Reason: Their propagation is associated with time-varying electric and magnetic fields, not with vibrations of material particles.
ⓐ. Both Assertion and Reason are true, but Reason does not explain Assertion
ⓑ. Assertion is true, but Reason is false
ⓒ. Both Assertion and Reason are true, and Reason explains Assertion
ⓓ. Assertion is false, but Reason is true
Correct Answer: Both Assertion and Reason are true, and Reason explains Assertion
Explanation: Electromagnetic waves can travel through vacuum because they are not mechanical waves. Their propagation is described using changing electric and magnetic fields. A material medium is not required for these fields to carry energy through space. The Reason directly supports the Assertion because it explains why the absence of material particles does not stop the wave. This is the same property that allows light from the Sun and stars to reach Earth.
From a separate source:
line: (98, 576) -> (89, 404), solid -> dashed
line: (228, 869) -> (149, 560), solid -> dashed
18. A basic wave record for an electromagnetic wave lists \(c\), \(\nu\), and \(\lambda\). The blank in the relation \(c=\_\_\_\_\_\_\) is best filled by
ⓐ. \(\nu+\lambda\)
ⓑ. \(\nu-\lambda\)
ⓒ. \(\frac{\nu}{\lambda}\)
ⓓ. \(\nu\lambda\)
Correct Answer: \(\nu\lambda\)
Explanation: The speed of a wave is the product of its frequency and wavelength. For electromagnetic waves in vacuum, this is written as \(c=\nu\lambda\). The product has the right unit because \(\nu\) has unit \(\text{s}^{-1}\) and \(\lambda\) has unit \(\text{m}\), giving \(\text{m s}^{-1}\). Addition or subtraction cannot combine quantities with different units into a speed. The relation also shows why higher frequency corresponds to shorter wavelength when \(c\) remains fixed in vacuum.
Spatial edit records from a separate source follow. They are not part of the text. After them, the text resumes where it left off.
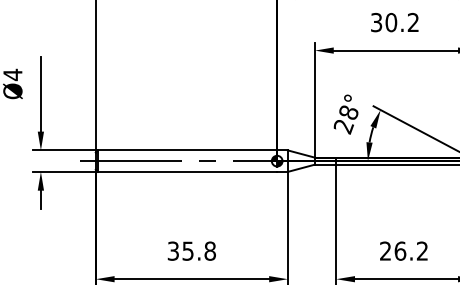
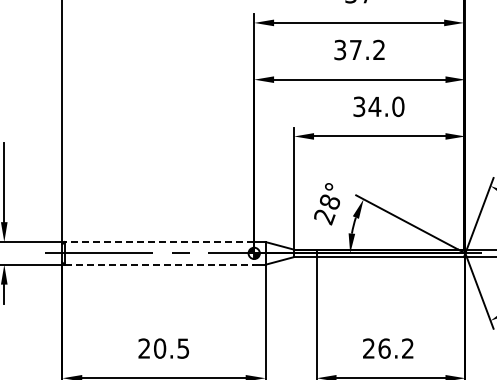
text: (402, 22) -> (386, 106), 30.2 -> 34.0
line: (187, 150) -> (159, 242), solid -> dashed
line: (187, 171) -> (159, 264), solid -> dashed
text: (191, 251) -> (163, 348), 35.8 -> 20.5

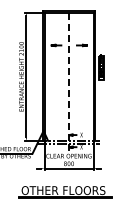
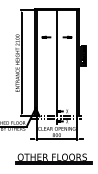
line: (69, 76) -> (57, 63), dashed -> solid

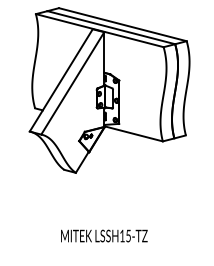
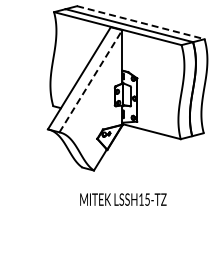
line: (122, 24) -> (140, 22), solid -> dashed
line: (72, 83) -> (90, 81), solid -> dashed
text: (104, 235) -> (123, 199), moved

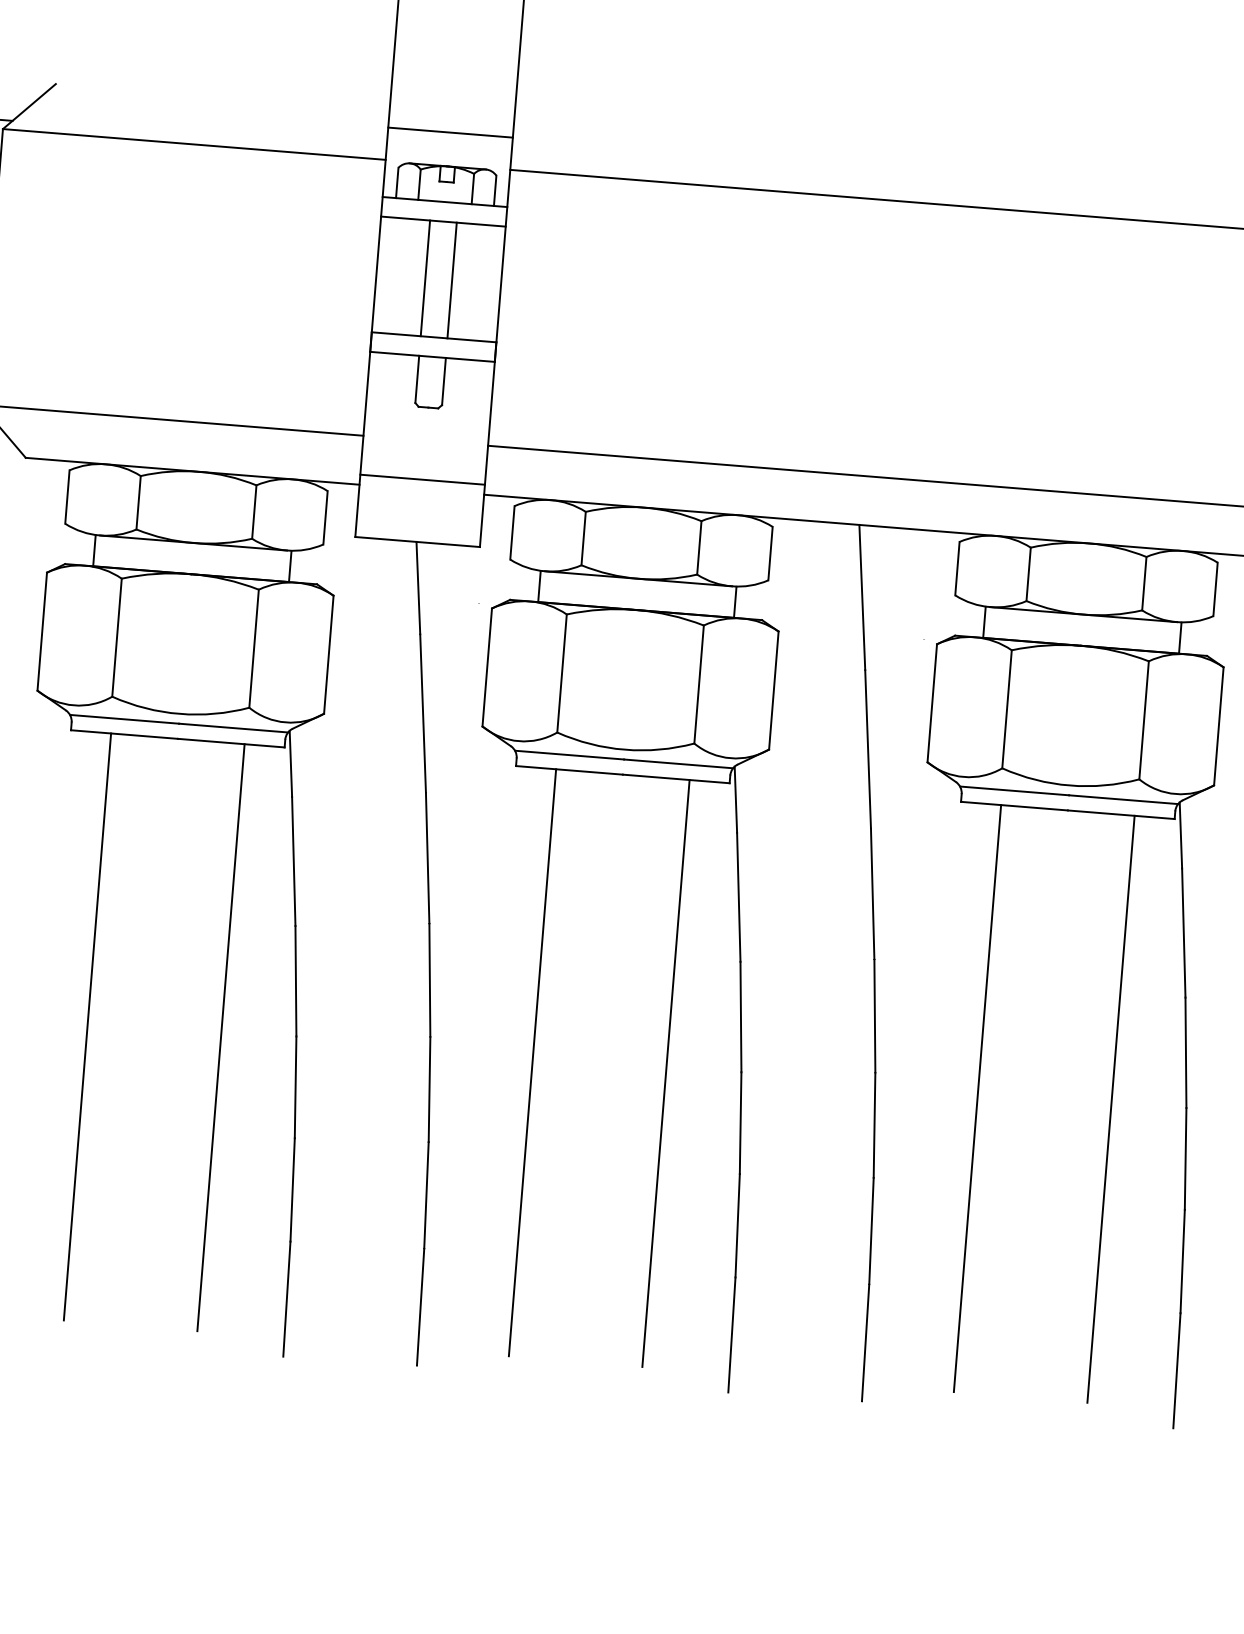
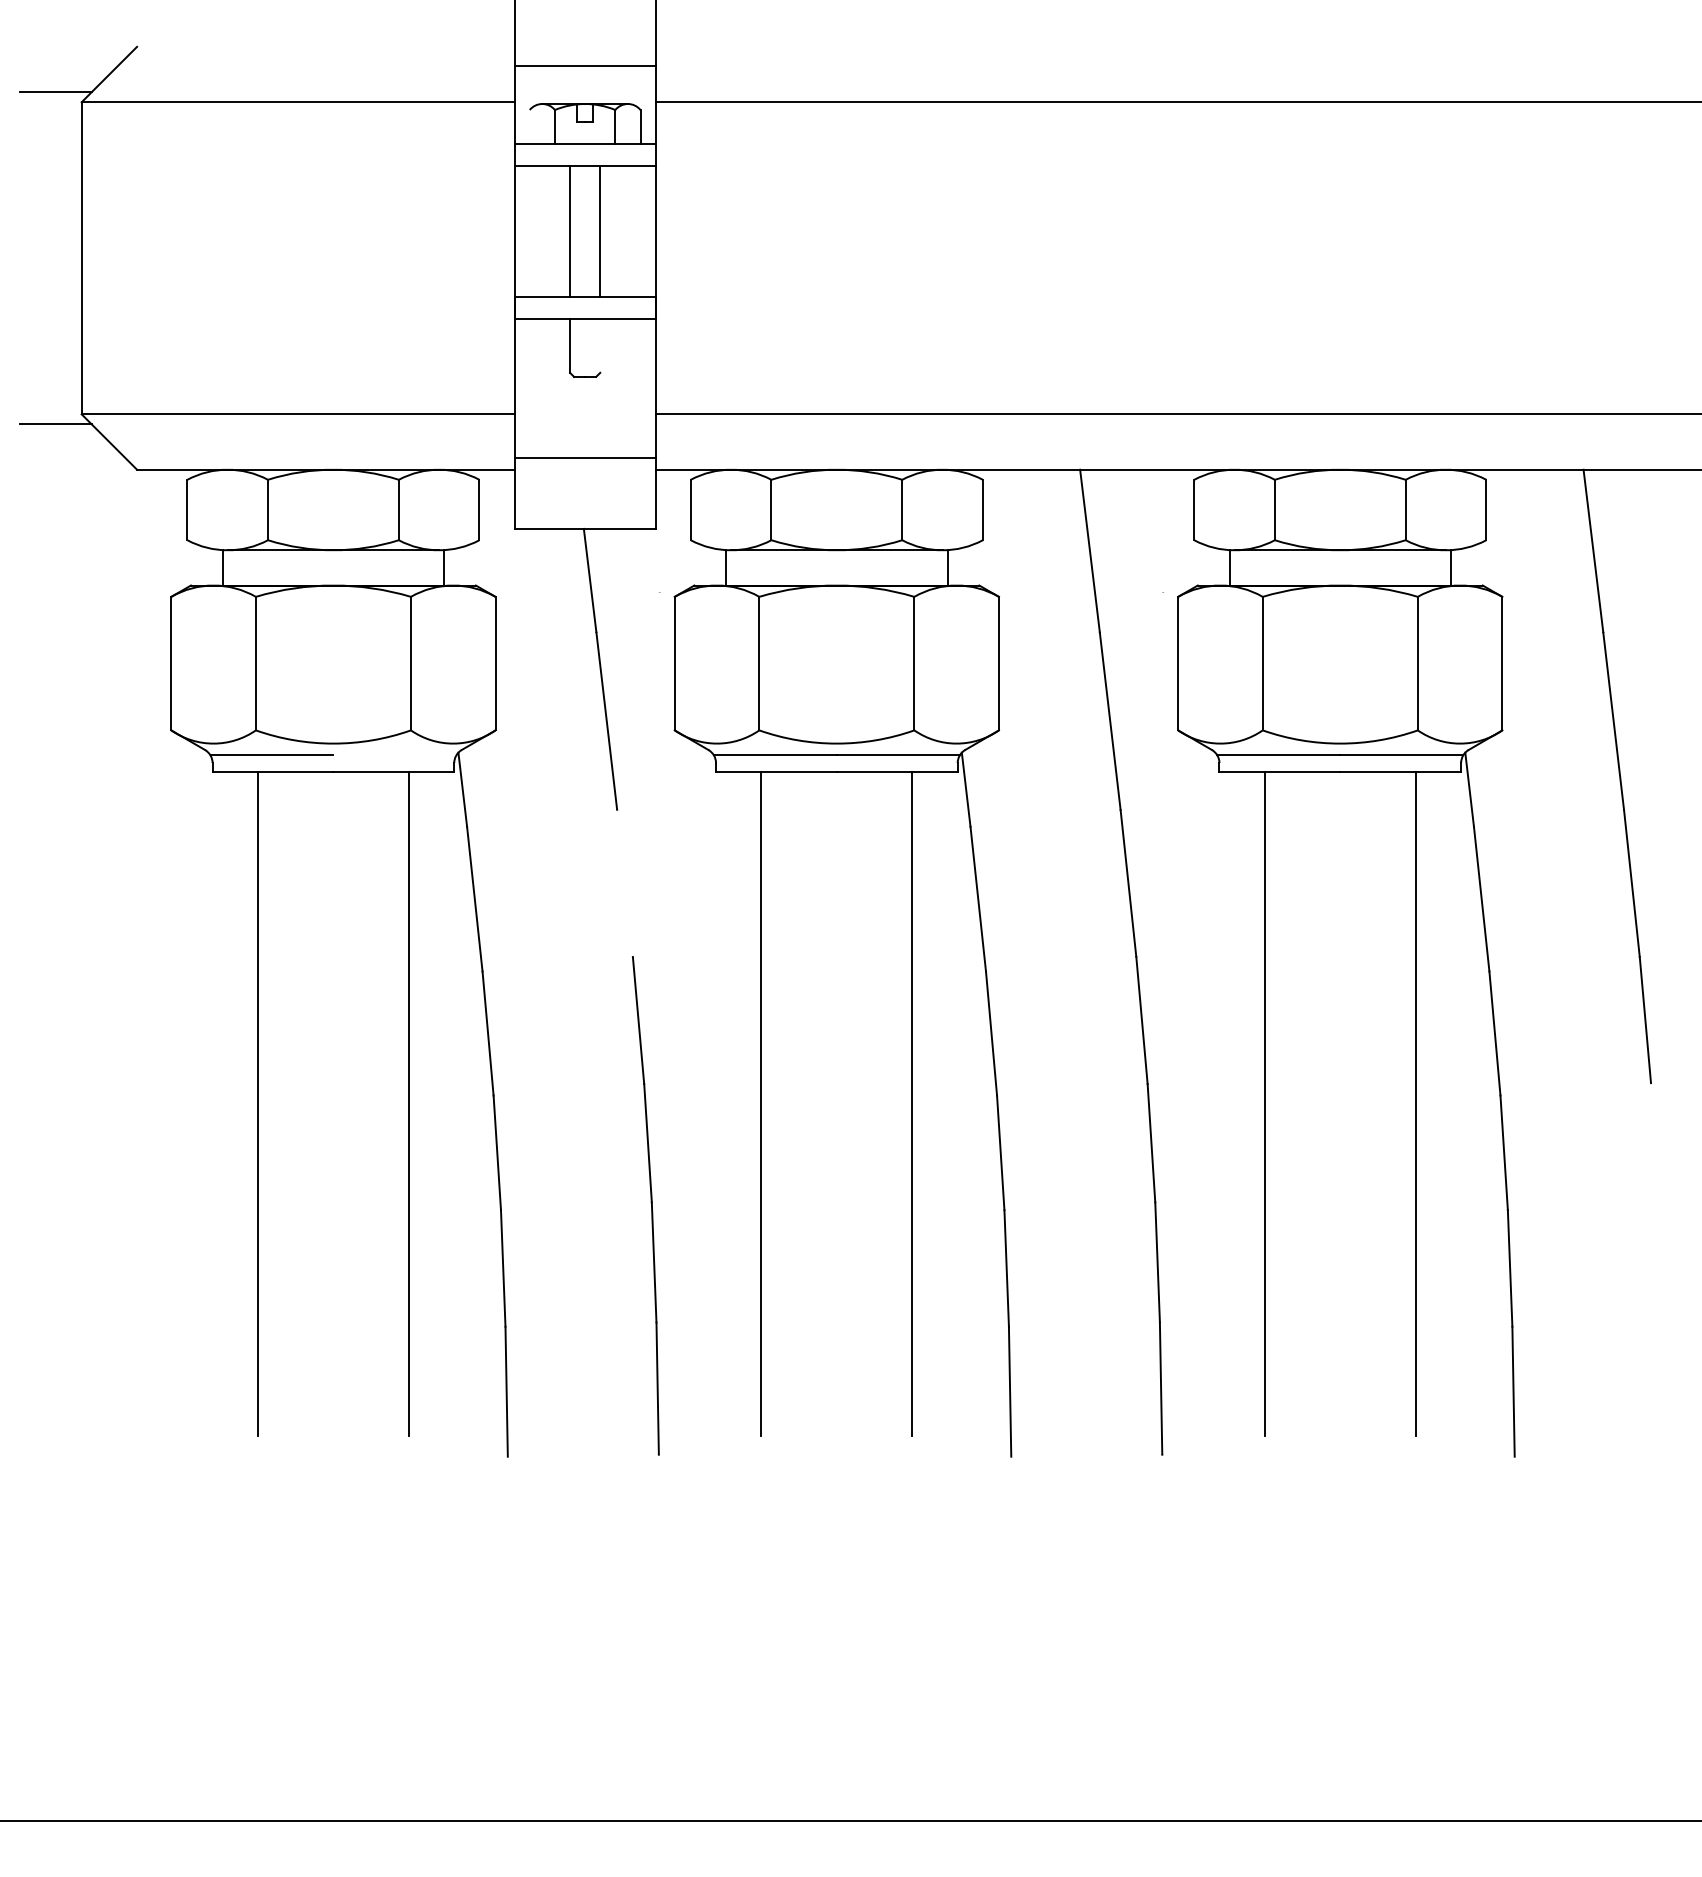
line: (396, 183) -> (529, 127), removed
line: (444, 380) -> (600, 345), removed
line: (233, 727) -> (394, 754), removed
line: (427, 858) -> (624, 883), removed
19. In the quantity \(\Phi_E\), the subscript \(E\) indicates that it is related to
ⓐ. magnetic flux
ⓑ. electric flux
ⓒ. frequency
ⓓ. conduction current
Correct Answer: electric flux
Explanation: The symbol \(\Phi_E\) represents electric flux. The subscript \(E\) connects the flux with the electric field \(\vec{E}\). Magnetic flux is written as \(\Phi_B\), where the subscript \(B\) refers to the magnetic field \(\vec{B}\). This distinction becomes important because displacement current is linked with changing electric flux, not changing magnetic flux. Confusing \(\Phi_E\) with \(\Phi_B\) would lead to the wrong physical source for Maxwell's correction.
20. A displacement current \(I_d\) and a conduction current \(I_c\) are compared only by their SI units. The suitable unit for both is
ⓐ. \(\text{Hz}\)
ⓑ. \(\text{A}\)
ⓒ. \(\text{Wb}\)
ⓓ. \(\text{T}\)
Correct Answer: \(\text{A}\)
Explanation: Both \(I_c\) and \(I_d\) are current-type quantities, so both have the SI unit ampere \(\text{A}\). Conduction current is associated with actual motion of charge carriers in a conductor. Displacement current is not ordinary charge flow through a dielectric or vacuum gap, but it appears in equations with the same unit as current. The unit \(\text{Hz}\) belongs to frequency, \(\text{Wb}\) to magnetic flux, and \(\text{T}\) to magnetic field. The shared unit is one reason \(I_d\) can be added to \(I_c\) in the corrected Ampere-Maxwell law.